Problem details — Copy each of the lines below word for word, keeping their order.
▼
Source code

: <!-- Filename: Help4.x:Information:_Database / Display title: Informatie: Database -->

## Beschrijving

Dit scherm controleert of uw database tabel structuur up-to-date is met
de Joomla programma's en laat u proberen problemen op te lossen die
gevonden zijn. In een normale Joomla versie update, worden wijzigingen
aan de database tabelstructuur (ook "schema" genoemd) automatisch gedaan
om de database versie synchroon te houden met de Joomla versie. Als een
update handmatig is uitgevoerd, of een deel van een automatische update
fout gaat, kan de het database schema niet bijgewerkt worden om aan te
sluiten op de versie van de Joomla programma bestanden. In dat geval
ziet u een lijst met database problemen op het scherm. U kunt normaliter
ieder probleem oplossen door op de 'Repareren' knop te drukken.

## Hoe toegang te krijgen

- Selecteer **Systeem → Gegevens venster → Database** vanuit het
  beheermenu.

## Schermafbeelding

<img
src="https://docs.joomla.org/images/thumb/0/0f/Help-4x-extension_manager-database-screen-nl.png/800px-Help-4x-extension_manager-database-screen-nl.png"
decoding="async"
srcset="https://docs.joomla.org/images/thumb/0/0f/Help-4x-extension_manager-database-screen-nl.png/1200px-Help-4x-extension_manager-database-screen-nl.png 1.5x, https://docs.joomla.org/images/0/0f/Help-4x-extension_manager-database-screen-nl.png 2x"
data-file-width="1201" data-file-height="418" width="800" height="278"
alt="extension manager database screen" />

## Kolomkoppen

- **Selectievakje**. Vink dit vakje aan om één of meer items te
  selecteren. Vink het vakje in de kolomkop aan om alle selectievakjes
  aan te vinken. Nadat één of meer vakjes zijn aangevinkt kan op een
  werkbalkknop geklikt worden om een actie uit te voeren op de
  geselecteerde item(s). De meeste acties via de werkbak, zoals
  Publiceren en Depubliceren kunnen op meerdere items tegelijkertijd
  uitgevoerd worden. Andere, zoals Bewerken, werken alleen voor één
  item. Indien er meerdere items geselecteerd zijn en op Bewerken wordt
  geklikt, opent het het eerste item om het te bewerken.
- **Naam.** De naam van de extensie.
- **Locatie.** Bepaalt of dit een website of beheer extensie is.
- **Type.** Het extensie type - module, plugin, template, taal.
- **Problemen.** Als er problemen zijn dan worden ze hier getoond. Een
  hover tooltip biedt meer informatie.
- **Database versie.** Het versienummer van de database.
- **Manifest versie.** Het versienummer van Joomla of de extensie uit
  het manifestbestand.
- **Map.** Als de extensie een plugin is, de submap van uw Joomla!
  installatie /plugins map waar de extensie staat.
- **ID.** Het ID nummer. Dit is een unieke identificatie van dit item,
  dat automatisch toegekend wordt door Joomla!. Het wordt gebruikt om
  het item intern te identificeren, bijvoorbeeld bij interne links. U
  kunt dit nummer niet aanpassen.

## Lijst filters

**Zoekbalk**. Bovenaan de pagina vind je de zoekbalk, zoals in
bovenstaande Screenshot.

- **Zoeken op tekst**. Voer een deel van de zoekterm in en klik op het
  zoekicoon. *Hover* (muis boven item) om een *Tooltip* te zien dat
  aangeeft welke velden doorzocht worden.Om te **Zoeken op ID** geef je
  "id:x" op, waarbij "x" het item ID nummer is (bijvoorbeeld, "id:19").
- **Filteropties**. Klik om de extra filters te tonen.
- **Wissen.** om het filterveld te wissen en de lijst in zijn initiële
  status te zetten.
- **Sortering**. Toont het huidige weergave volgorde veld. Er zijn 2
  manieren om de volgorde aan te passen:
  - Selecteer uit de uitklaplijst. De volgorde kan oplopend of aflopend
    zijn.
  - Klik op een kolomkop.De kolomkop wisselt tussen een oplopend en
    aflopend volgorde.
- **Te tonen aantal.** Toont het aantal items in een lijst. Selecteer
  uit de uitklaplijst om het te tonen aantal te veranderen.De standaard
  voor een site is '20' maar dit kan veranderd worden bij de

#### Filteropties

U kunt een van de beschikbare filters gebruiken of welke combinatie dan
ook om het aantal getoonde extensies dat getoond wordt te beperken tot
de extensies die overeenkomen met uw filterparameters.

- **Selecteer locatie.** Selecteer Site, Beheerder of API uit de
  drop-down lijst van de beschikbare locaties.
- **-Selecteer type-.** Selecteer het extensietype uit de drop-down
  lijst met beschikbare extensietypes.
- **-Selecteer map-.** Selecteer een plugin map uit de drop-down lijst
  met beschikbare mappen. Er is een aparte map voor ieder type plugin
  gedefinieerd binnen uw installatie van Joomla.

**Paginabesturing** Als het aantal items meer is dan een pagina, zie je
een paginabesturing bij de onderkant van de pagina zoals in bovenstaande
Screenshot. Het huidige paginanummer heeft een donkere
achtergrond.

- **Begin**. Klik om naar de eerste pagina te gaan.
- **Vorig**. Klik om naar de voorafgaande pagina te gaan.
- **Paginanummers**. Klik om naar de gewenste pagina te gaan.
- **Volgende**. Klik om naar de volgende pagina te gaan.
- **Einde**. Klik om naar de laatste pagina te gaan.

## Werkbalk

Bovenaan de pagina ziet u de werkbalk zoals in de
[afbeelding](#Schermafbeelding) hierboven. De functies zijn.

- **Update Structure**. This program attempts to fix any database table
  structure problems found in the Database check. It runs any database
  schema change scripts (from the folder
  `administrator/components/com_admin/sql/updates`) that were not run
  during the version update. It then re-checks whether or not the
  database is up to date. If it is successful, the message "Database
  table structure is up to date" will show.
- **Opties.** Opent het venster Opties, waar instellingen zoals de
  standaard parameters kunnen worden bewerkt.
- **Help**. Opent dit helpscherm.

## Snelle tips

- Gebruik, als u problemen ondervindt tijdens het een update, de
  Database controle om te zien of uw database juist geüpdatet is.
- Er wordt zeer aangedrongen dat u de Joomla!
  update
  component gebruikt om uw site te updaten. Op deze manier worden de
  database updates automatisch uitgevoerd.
▲
Solution to this exercise —
Source code

: <!-- Filename: Help4.x:Information:_Database / Display title: Informatie: Database -->

## Beschrijving

Dit scherm controleert of uw database tabel structuur up-to-date is met
de Joomla programma's en laat u proberen problemen op te lossen die
gevonden zijn. In een normale Joomla versie update, worden wijzigingen
aan de database tabelstructuur (ook "schema" genoemd) automatisch gedaan
om de database versie synchroon te houden met de Joomla versie. Als een
update handmatig is uitgevoerd, of een deel van een automatische update
fout gaat, kan de het database schema niet bijgewerkt worden om aan te
sluiten op de versie van de Joomla programma bestanden. In dat geval
ziet u een lijst met database problemen op het scherm. U kunt normaliter
ieder probleem oplossen door op de 'Repareren' knop te drukken.

## Hoe toegang te krijgen

- Selecteer **Systeem → Gegevens venster → Database** vanuit het
  beheermenu.

## Schermafbeelding

<img
src="https://docs.joomla.org/images/thumb/0/0f/Help-4x-extension_manager-database-screen-nl.png/800px-Help-4x-extension_manager-database-screen-nl.png"
decoding="async"
srcset="https://docs.joomla.org/images/thumb/0/0f/Help-4x-extension_manager-database-screen-nl.png/1200px-Help-4x-extension_manager-database-screen-nl.png 1.5x, https://docs.joomla.org/images/0/0f/Help-4x-extension_manager-database-screen-nl.png 2x"
data-file-width="1201" data-file-height="418" width="800" height="278"
alt="extension manager database screen" />

## Kolomkoppen

- **Selectievakje**. Vink dit vakje aan om één of meer items te
  selecteren. Vink het vakje in de kolomkop aan om alle selectievakjes
  aan te vinken. Nadat één of meer vakjes zijn aangevinkt kan op een
  werkbalkknop geklikt worden om een actie uit te voeren op de
  geselecteerde item(s). De meeste acties via de werkbak, zoals
  Publiceren en Depubliceren kunnen op meerdere items tegelijkertijd
  uitgevoerd worden. Andere, zoals Bewerken, werken alleen voor één
  item. Indien er meerdere items geselecteerd zijn en op Bewerken wordt
  geklikt, opent het het eerste item om het te bewerken.
- **Naam.** De naam van de extensie.
- **Locatie.** Bepaalt of dit een website of beheer extensie is.
- **Type.** Het extensie type - module, plugin, template, taal.
- **Problemen.** Als er problemen zijn dan worden ze hier getoond. Een
  hover tooltip biedt meer informatie.
- **Database versie.** Het versienummer van de database.
- **Manifest versie.** Het versienummer van Joomla of de extensie uit
  het manifestbestand.
- **Map.** Als de extensie een plugin is, de submap van uw Joomla!
  installatie /plugins map waar de extensie staat.
- **ID.** Het ID nummer. Dit is een unieke identificatie van dit item,
  dat automatisch toegekend wordt door Joomla!. Het wordt gebruikt om
  het item intern te identificeren, bijvoorbeeld bij interne links. U
  kunt dit nummer niet aanpassen.

## Lijst filters

**Zoekbalk**. Bovenaan de pagina vind je de zoekbalk, zoals in
bovenstaande Screenshot.

- **Zoeken op tekst**. Voer een deel van de zoekterm in en klik op het
  zoekicoon. *Hover* (muis boven item) om een *Tooltip* te zien dat
  aangeeft welke velden doorzocht worden.Om te **Zoeken op ID** geef je
  "id:x" op, waarbij "x" het item ID nummer is (bijvoorbeeld, "id:19").
- **Filteropties**. Klik om de extra filters te tonen.
- **Wissen.** om het filterveld te wissen en de lijst in zijn initiële
  status te zetten.
- **Sortering**. Toont het huidige weergave volgorde veld. Er zijn 2
  manieren om de volgorde aan te passen:
  - Selecteer uit de uitklaplijst. De volgorde kan oplopend of aflopend
    zijn.
  - Klik op een kolomkop.De kolomkop wisselt tussen een oplopend en
    aflopend volgorde.
- **Te tonen aantal.** Toont het aantal items in een lijst. Selecteer
  uit de uitklaplijst om het te tonen aantal te veranderen.De standaard
  voor een site is '20' maar dit kan veranderd worden bij de

#### Filteropties

U kunt een van de beschikbare filters gebruiken of welke combinatie dan
ook om het aantal getoonde extensies dat getoond wordt te beperken tot
de extensies die overeenkomen met uw filterparameters.

- **Selecteer locatie.** Selecteer Site, Beheerder of API uit de
  drop-down lijst van de beschikbare locaties.
- **-Selecteer type-.** Selecteer het extensietype uit de drop-down
  lijst met beschikbare extensietypes.
- **-Selecteer map-.** Selecteer een plugin map uit de drop-down lijst
  met beschikbare mappen. Er is een aparte map voor ieder type plugin
  gedefinieerd binnen uw installatie van Joomla.

**Paginabesturing** Als het aantal items meer is dan een pagina, zie je
een paginabesturing bij de onderkant van de pagina zoals in bovenstaande
Screenshot. Het huidige paginanummer heeft een donkere
achtergrond.

- **Begin**. Klik om naar de eerste pagina te gaan.
- **Vorig**. Klik om naar de voorafgaande pagina te gaan.
- **Paginanummers**. Klik om naar de gewenste pagina te gaan.
- **Volgende**. Klik om naar de volgende pagina te gaan.
- **Einde**. Klik om naar de laatste pagina te gaan.

## Werkbalk

Bovenaan de pagina ziet u de werkbalk zoals in de
[afbeelding](#Schermafbeelding) hierboven. De functies zijn.

- **Update Structure**. This program attempts to fix any database table
  structure problems found in the Database check. It runs any database
  schema change scripts (from the folder
  `administrator/components/com_admin/sql/updates`) that were not run
  during the version update. It then re-checks whether or not the
  database is up to date. If it is successful, the message "Database
  table structure is up to date" will show.
- **Opties.** Opent het venster Opties, waar instellingen zoals de
  standaard parameters kunnen worden bewerkt.
- **Help**. Opent dit helpscherm.

## Snelle tips

- Gebruik, als u problemen ondervindt tijdens het een update, de
  Database controle om te zien of uw database juist geüpdatet is.
- Er wordt zeer aangedrongen dat u de Joomla!
  update
  component gebruikt om uw site te updaten. Op deze manier worden de
  database updates automatisch uitgevoerd.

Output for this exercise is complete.